Meta, Amazon earnings beat
Facebook dad or mum Meta shares surged on better-than-expected results and a first-ever dividend fee. The outcomes confirmed the corporate’s on-line advert enterprise continues to rebound from a brutal 2022. Amazon additionally gave an upbeat guidance for the primary quarter as the corporate reported outcomes that simply topped estimates.

Apple’s China woes
Apple reported fiscal first-quarter earnings that beat estimates for income and earnings. But it posted a 13% decline in gross sales in China, one in all its key markets, which led to a slide in its inventory in after-hours buying and selling. Apple‘s outlook additionally instructed weak iPhone gross sales.  

Gold demand soars
Geopolitical tensions and a sluggish China economic system drove demand for gold to report highs in 2023, the World Gold Council reported. Total gold demand was 4,899 tons final 12 months in contrast with 4,741 tons in 2022, together with over-the-counter transactions and inventory flows. 

[Pro] Top vitality picks
Jevons Global’s Kingsley Jones instructed CNBC he sees potential in oil, regardless of geopolitical tensions and fluctuating oil costs impacting the sector. He picked his prime vitality shares for the lengthy and brief time period.

The backside line

It was a wild day of earnings for Big Tech corporations. 

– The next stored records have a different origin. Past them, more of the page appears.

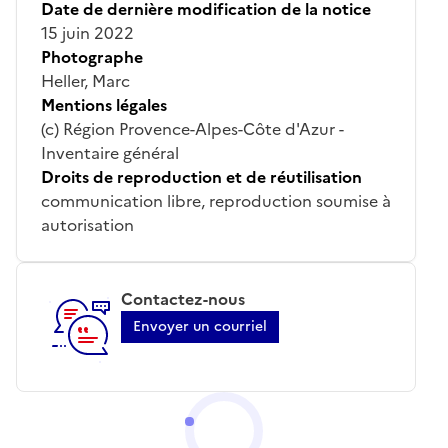
Date de dernière modification de la notice
15 juin 2022
Photographe
Heller, Marc
Mentions légales
(c) Région Provence-Alpes-Côte d'Azur -
Inventaire général
Droits de reproduction et de réutilisation
communication libre, reproduction soumise à
autorisation
Contactez-nous
Envoyer un courriel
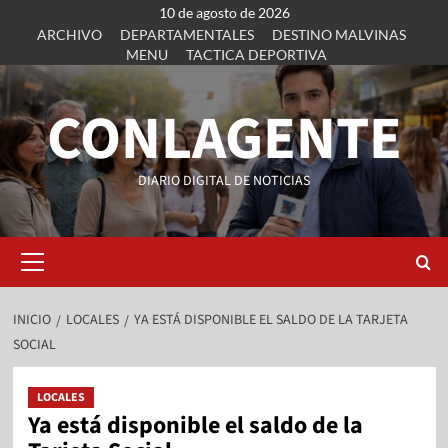
10 de agosto de 2026
ARCHIVO
DEPARTAMENTALES
DESTINO MALVINAS
MENU
TACTICA DEPORTIVA
CONLAGENTE
DIARIO DIGITAL DE NOTICIAS
INICIO
LOCALES
YA ESTÁ DISPONIBLE EL SALDO DE LA TARJETA
SOCIAL
LOCALES
Ya está disponible el saldo de la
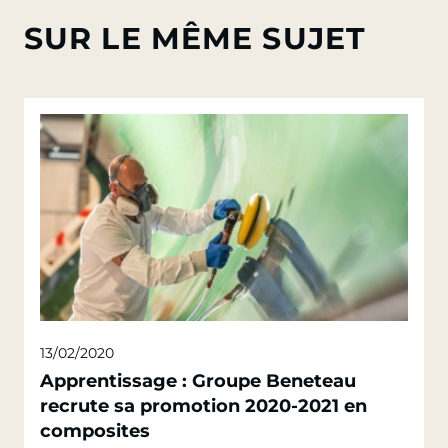
SUR LE MÊME SUJET
13/02/2020
Apprentissage : Groupe Beneteau
recrute sa promotion 2020-2021 en
composites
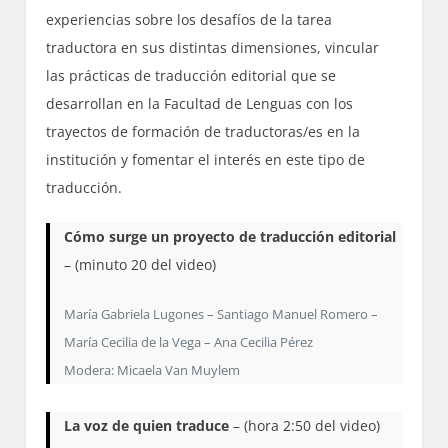
experiencias sobre los desafíos de la tarea
traductora en sus distintas dimensiones, vincular
las prácticas de traducción editorial que se
desarrollan en la Facultad de Lenguas con los
trayectos de formación de traductoras/es en la
institución y fomentar el interés en este tipo de
traducción.
Cómo surge un proyecto de traducción editorial
– (minuto 20 del video)
María Gabriela Lugones – Santiago Manuel Romero –
María Cecilia de la Vega – Ana Cecilia Pérez
Modera: Micaela Van Muylem
La voz de quien traduce
– (hora 2:50 del video)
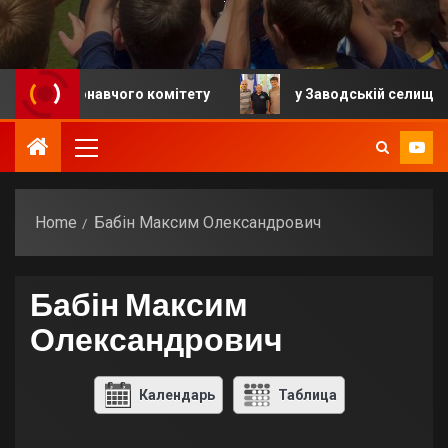
я виконавчого комітету
у Заводській селищній гром
Home
Бабін Максим Олександрович
Бабін Максим
Олександрович
Календарь
Таблица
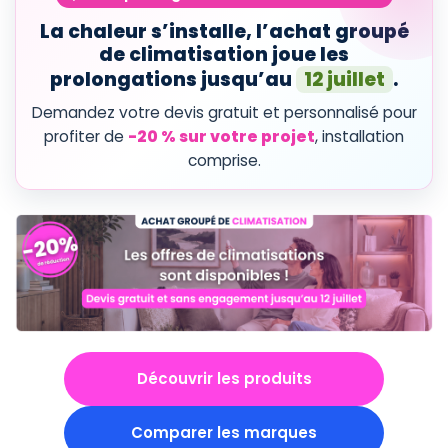
La chaleur s’installe, l’achat groupé
de climatisation joue les
prolongations jusqu’au
12 juillet
.
Demandez votre devis gratuit et personnalisé pour
profiter de
-20 % sur votre projet
, installation
comprise.
Découvrir les produits
Comparer les marques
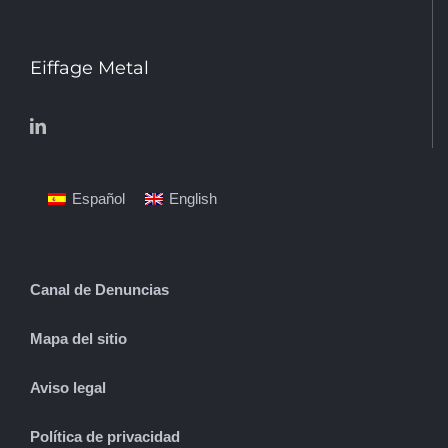
Eiffage Metal
Español
English
Canal de Denuncias
Mapa del sitio
Aviso legal
Política de privacidad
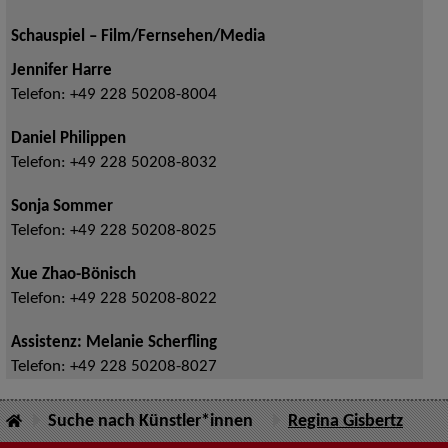
Schauspiel – Film/Fernsehen/Media
Jennifer Harre
Telefon:
+49 228 50208-8004
Daniel Philippen
Telefon:
+49 228 50208-8032
Sonja Sommer
Telefon:
+49 228 50208-8025
Xue Zhao-Bönisch
Telefon:
+49 228 50208-8022
Assistenz: Melanie Scherfling
Telefon:
+49 228 50208-8027
Suche nach Künstler*innen
Regina Gisbertz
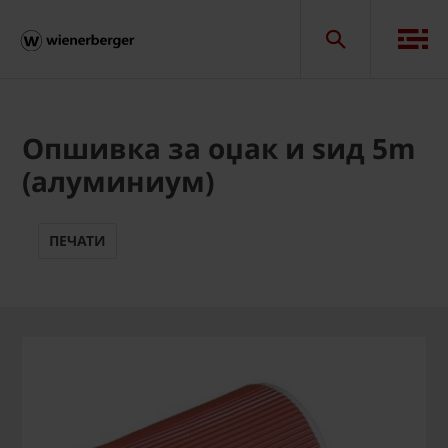
Опшивка за оџак и ѕид 5m
(алуминиум)
ПЕЧАТИ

Three “Magnificent 7” outcomes hogged the headlines: Meta, Amazon and Apple. 

Wall Street appeared notably impressed with Facebook dad or mum Meta’s outcomes.

Shares of Meta surged 15% after the social-media giant defied analysts’ estimates. It posted stellar earnings of $5.33 per share on income of $40.11 billion. The firm additionally declared its first-ever dividend payment, pegged at 50 cents.

Investors additionally cheered Amazon’s earnings, which easily topped Wall Street’s expectations. The ecommerce big additionally supplied a robust outlook for the present quarter. The inventory jumped 7% in prolonged buying and selling.

“This This autumn was a record-breaking Holiday buying season and closed out a strong 2023 for Amazon,” CEO Andy Jassy mentioned in an announcement. “As we enter 2024, our groups are delivering at a fast clip, and we now have lots in entrance of us to be enthusiastic about.”

But Apple did not get the identical therapy regardless of posting robust outcomes.

It additionally exceeded estimates, reporting income development for the primary time in a 12 months. But shares of the tech titan slid greater than 2% in extending buying and selling after it posted a 13% decline in gross sales in China. Apple’s outlook suggesting weak iPhones gross sales could have additionally upset buyers.

Well, this wraps up earnings season for tech’s mega cap corporations.

Investor’s focus will shift to a different information level on Friday with the discharge of January’s U.S. jobs report, for clues on the power of the labor market and the broader economic system.  

 — CNBC’s Jonathan Vanian contributed to this report.